[Opening Records shown section]
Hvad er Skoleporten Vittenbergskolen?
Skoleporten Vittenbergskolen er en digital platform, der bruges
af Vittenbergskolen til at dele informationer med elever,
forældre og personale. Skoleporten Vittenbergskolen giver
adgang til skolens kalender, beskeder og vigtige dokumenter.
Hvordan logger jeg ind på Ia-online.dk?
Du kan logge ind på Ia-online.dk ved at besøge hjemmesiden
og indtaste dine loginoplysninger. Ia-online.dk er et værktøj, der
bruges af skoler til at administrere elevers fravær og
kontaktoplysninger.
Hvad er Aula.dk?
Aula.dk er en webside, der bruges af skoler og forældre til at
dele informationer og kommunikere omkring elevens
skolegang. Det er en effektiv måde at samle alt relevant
[Closing Records shown section]
### Directions
Please write out each entry shown above exactly as given.

### Exercise output
Hvad er Skoleporten Vittenbergskolen?
Skoleporten Vittenbergskolen er en digital platform, der bruges
af Vittenbergskolen til at dele informationer med elever,
forældre og personale. Skoleporten Vittenbergskolen giver
adgang til skolens kalender, beskeder og vigtige dokumenter.
Hvordan logger jeg ind på Ia-online.dk?
Du kan logge ind på Ia-online.dk ved at besøge hjemmesiden
og indtaste dine loginoplysninger. Ia-online.dk er et værktøj, der
bruges af skoler til at administrere elevers fravær og
kontaktoplysninger.
Hvad er Aula.dk?
Aula.dk er en webside, der bruges af skoler og forældre til at
dele informationer og kommunikere omkring elevens
skolegang. Det er en effektiv måde at samle alt relevant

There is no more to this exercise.